Information provided Block Start
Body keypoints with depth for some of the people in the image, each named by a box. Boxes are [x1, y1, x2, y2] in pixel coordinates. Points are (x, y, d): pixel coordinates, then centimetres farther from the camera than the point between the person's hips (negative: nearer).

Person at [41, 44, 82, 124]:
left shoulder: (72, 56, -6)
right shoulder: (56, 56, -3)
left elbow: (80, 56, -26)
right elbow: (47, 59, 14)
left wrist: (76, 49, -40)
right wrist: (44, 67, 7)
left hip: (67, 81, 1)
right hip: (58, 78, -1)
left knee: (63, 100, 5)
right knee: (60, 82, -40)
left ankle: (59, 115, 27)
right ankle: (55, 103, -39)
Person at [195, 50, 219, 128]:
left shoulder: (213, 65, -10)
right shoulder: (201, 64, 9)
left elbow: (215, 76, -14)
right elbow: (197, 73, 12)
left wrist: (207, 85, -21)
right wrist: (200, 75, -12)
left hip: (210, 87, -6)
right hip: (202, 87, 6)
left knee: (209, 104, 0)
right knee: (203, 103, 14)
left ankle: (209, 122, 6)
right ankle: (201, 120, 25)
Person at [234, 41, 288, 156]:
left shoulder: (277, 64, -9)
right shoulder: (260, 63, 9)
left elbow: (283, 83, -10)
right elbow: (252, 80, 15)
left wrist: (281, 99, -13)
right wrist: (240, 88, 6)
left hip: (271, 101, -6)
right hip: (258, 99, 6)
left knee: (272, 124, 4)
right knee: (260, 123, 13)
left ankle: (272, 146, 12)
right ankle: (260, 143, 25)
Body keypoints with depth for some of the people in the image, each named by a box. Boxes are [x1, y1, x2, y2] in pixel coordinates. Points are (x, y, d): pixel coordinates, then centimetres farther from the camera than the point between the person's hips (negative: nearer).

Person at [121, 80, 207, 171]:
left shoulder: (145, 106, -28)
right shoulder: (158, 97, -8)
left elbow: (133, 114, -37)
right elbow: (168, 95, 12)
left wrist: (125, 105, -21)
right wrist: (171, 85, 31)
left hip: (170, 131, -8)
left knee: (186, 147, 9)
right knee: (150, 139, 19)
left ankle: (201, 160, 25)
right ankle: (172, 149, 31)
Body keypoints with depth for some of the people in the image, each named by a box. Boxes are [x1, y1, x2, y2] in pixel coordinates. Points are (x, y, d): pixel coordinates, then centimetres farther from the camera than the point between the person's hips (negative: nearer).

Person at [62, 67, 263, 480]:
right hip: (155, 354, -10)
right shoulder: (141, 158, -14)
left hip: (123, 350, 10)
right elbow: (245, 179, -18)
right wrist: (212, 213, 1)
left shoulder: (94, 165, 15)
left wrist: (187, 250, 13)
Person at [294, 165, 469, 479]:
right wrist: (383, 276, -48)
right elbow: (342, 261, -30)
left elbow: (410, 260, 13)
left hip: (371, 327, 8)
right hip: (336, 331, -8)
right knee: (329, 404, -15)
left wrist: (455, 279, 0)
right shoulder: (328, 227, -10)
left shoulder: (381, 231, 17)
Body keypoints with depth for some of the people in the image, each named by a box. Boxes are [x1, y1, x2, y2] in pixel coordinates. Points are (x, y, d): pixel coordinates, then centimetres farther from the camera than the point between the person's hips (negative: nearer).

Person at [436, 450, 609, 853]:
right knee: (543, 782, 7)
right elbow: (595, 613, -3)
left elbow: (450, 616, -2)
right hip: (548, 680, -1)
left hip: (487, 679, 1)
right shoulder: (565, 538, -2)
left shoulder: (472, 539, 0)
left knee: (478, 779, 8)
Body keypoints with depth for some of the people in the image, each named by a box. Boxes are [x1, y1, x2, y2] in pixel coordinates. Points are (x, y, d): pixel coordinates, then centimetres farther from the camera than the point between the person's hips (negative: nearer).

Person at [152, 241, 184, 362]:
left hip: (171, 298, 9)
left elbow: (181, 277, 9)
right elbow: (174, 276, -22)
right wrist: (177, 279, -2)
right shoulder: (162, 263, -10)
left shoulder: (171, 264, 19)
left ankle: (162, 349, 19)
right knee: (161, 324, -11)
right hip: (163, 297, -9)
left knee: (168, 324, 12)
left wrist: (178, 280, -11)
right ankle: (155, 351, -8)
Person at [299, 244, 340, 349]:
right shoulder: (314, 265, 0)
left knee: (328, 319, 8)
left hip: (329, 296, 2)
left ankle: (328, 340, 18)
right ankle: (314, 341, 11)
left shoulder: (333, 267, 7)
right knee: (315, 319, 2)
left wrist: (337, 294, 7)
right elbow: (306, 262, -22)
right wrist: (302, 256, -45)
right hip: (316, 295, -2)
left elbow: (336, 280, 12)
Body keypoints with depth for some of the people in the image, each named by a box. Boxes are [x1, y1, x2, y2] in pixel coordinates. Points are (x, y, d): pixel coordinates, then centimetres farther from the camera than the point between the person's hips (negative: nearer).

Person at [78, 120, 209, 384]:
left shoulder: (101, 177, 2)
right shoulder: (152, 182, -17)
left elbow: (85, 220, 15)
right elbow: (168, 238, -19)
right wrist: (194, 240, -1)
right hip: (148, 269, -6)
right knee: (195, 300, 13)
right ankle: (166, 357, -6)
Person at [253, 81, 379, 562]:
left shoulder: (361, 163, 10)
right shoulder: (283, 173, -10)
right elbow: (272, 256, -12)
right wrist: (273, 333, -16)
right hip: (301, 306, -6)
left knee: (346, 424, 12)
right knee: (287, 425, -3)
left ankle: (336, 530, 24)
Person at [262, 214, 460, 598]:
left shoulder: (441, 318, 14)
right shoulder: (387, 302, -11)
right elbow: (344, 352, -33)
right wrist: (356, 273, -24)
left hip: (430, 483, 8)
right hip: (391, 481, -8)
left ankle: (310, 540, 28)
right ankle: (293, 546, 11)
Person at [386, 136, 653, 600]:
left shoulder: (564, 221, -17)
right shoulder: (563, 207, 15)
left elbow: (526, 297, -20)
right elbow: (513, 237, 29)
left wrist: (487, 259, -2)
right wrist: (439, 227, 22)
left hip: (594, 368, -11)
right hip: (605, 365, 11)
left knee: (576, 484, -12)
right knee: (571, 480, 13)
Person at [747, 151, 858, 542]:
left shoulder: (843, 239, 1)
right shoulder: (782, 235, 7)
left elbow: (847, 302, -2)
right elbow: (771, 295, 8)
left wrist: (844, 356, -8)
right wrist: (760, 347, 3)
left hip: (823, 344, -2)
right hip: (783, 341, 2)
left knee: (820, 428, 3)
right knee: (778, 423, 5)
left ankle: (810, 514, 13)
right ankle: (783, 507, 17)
Information provided Block End
To do: Set down, from the entries above, exactly the lines from the one with "right hip: (163, 297, -9)" up to and including the one with "right knee: (287, 425, -3)", and no other lines.

Answer below:
right hip: (163, 297, -9)
left knee: (168, 324, 12)
left wrist: (178, 280, -11)
right ankle: (155, 351, -8)
Person at [299, 244, 340, 349]:
right shoulder: (314, 265, 0)
left knee: (328, 319, 8)
left hip: (329, 296, 2)
left ankle: (328, 340, 18)
right ankle: (314, 341, 11)
left shoulder: (333, 267, 7)
right knee: (315, 319, 2)
left wrist: (337, 294, 7)
right elbow: (306, 262, -22)
right wrist: (302, 256, -45)
right hip: (316, 295, -2)
left elbow: (336, 280, 12)
Body keypoints with depth for some of the people in the image, each named by a box. Boxes are [x1, y1, x2, y2] in pixel coordinates. Points are (x, y, d): pixel coordinates, then centimetres farther from the camera than the point between the person's hips (negative: nearer).

Person at [78, 120, 209, 384]:
left shoulder: (101, 177, 2)
right shoulder: (152, 182, -17)
left elbow: (85, 220, 15)
right elbow: (168, 238, -19)
right wrist: (194, 240, -1)
right hip: (148, 269, -6)
right knee: (195, 300, 13)
right ankle: (166, 357, -6)
Person at [253, 81, 379, 562]:
left shoulder: (361, 163, 10)
right shoulder: (283, 173, -10)
right elbow: (272, 256, -12)
right wrist: (273, 333, -16)
right hip: (301, 306, -6)
left knee: (346, 424, 12)
right knee: (287, 425, -3)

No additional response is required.